Put the stretch of the data from the line containing "## Phase Status Tracking" through the line containing "## 🎉 Implementation Complete!" into a numbered list, one line per item, skipping blank lines.

▸ **Source data**:

+--

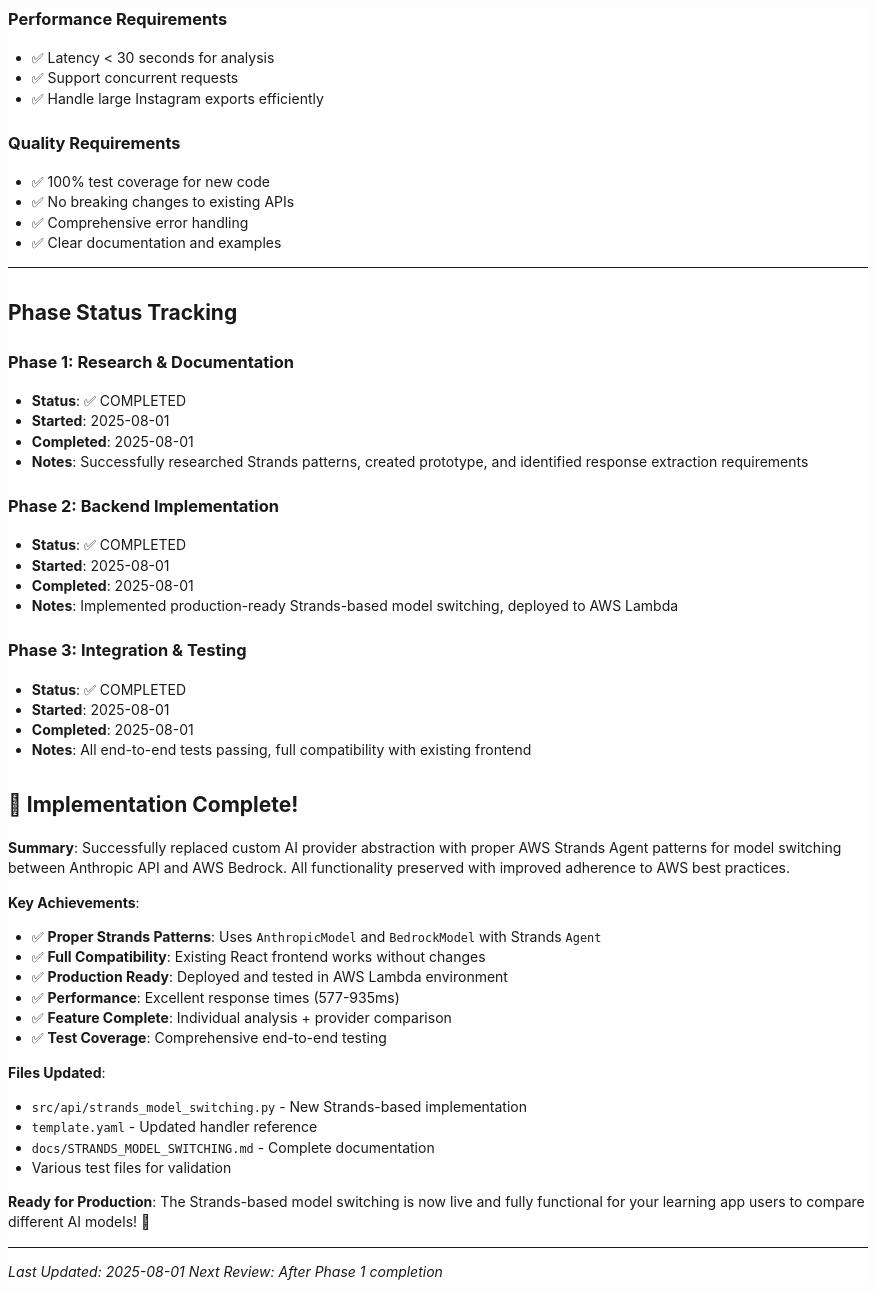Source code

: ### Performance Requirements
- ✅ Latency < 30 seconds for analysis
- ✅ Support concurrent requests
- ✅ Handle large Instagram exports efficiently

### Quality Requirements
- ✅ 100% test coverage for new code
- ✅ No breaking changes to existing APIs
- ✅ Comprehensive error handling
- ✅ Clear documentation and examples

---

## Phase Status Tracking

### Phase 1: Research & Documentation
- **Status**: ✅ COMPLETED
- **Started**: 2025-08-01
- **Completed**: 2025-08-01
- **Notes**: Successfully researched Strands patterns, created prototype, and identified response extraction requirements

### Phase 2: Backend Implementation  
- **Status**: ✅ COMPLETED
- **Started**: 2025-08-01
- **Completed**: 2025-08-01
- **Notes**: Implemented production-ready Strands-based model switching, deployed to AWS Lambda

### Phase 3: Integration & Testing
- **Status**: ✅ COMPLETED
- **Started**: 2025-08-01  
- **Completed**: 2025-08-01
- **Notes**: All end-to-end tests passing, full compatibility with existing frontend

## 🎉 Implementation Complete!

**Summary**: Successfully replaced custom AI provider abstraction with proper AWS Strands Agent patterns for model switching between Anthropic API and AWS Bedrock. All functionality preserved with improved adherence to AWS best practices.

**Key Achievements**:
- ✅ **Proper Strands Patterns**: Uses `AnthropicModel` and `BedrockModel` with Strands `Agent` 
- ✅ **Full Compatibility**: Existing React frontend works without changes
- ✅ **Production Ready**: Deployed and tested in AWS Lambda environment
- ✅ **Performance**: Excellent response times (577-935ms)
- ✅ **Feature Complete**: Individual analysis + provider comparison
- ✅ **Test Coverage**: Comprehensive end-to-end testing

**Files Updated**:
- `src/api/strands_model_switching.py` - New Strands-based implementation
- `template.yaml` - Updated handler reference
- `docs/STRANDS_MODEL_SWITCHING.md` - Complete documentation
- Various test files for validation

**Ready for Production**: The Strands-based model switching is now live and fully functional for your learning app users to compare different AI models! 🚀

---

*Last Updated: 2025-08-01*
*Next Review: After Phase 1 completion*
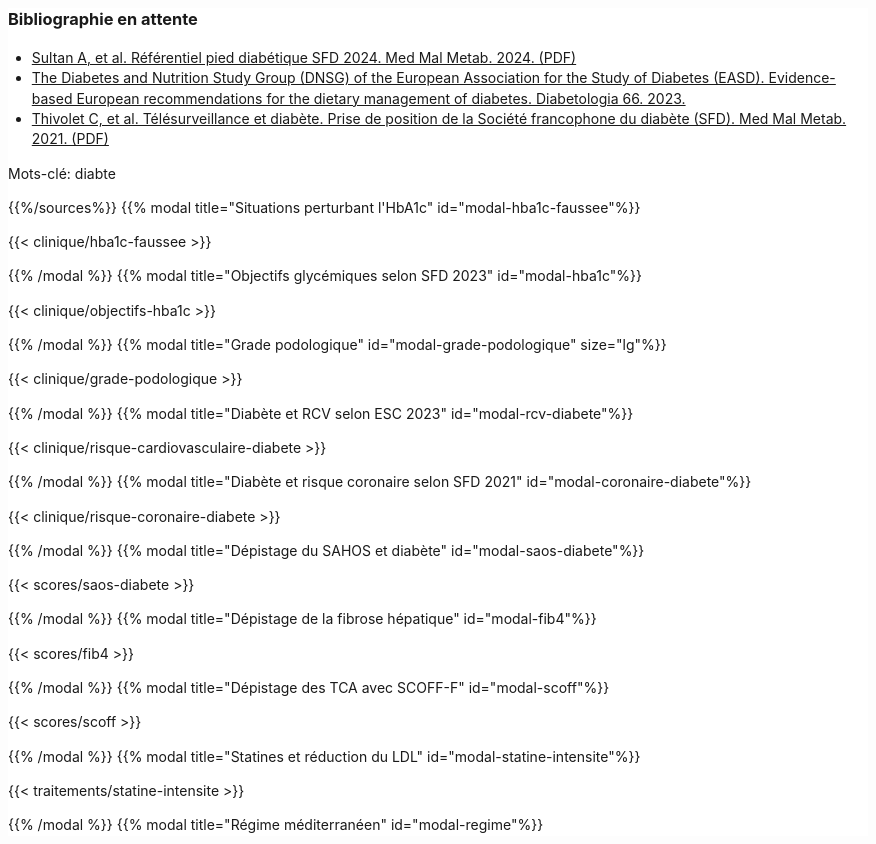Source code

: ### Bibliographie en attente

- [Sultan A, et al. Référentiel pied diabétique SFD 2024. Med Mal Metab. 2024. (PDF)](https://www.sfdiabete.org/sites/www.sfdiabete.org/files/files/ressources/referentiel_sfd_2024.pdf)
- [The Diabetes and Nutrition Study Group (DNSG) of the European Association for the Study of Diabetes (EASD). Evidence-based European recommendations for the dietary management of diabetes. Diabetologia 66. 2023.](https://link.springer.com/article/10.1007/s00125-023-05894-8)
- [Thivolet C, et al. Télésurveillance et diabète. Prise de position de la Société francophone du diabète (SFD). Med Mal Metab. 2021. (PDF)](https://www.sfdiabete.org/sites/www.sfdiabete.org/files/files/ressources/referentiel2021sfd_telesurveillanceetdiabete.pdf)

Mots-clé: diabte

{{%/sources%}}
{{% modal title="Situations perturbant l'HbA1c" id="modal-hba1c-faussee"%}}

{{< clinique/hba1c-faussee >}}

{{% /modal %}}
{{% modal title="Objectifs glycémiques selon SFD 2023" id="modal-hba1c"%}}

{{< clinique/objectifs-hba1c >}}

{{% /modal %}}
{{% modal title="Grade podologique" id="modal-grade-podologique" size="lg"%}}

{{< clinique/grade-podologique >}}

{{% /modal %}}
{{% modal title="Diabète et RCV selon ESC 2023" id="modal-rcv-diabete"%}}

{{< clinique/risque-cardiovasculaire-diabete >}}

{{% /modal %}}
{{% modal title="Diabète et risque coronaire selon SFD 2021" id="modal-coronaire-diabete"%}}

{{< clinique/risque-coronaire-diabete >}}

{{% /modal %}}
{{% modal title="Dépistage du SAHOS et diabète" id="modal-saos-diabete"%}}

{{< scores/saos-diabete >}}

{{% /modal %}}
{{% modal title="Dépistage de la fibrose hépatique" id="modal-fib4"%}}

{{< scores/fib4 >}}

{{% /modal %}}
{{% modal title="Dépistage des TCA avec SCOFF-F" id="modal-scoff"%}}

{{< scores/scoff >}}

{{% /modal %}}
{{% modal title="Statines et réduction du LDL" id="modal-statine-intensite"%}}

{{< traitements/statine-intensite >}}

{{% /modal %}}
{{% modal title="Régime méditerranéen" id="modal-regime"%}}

+--

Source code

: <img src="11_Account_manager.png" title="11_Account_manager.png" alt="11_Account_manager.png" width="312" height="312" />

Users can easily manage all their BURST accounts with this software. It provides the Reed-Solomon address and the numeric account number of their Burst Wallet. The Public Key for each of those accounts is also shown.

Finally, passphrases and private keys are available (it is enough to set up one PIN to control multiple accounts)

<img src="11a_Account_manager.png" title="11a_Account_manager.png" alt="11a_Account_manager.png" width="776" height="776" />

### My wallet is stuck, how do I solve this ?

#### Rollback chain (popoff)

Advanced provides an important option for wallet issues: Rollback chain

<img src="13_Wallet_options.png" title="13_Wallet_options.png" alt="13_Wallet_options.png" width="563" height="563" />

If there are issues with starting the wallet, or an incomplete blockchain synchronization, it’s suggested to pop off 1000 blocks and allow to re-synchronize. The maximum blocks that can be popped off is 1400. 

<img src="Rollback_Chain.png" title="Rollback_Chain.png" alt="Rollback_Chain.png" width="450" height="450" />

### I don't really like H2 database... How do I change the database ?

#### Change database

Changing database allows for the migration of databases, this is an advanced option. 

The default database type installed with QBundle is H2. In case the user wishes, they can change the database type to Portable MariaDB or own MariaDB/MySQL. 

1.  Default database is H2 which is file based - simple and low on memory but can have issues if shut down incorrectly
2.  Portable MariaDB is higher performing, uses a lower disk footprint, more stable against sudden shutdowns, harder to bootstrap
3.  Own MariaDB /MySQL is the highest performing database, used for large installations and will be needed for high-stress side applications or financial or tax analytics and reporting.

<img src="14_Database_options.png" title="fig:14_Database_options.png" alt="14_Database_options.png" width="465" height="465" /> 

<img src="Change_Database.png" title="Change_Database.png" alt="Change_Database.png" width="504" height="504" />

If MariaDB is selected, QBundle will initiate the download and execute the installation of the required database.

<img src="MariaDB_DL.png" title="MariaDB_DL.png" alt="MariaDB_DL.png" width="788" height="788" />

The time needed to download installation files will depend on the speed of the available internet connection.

+--

▸ **Exercise answer**:
1. ## Phase Status Tracking
2. ### Phase 1: Research & Documentation
3. - **Status**: ✅ COMPLETED
4. - **Started**: 2025-08-01
5. - **Completed**: 2025-08-01
6. - **Notes**: Successfully researched Strands patterns, created prototype, and identified response extraction requirements
7. ### Phase 2: Backend Implementation  
8. - **Status**: ✅ COMPLETED
9. - **Started**: 2025-08-01
10. - **Completed**: 2025-08-01
11. - **Notes**: Implemented production-ready Strands-based model switching, deployed to AWS Lambda
12. ### Phase 3: Integration & Testing
13. - **Status**: ✅ COMPLETED
14. - **Started**: 2025-08-01  
15. - **Completed**: 2025-08-01
16. - **Notes**: All end-to-end tests passing, full compatibility with existing frontend
17. ## 🎉 Implementation Complete!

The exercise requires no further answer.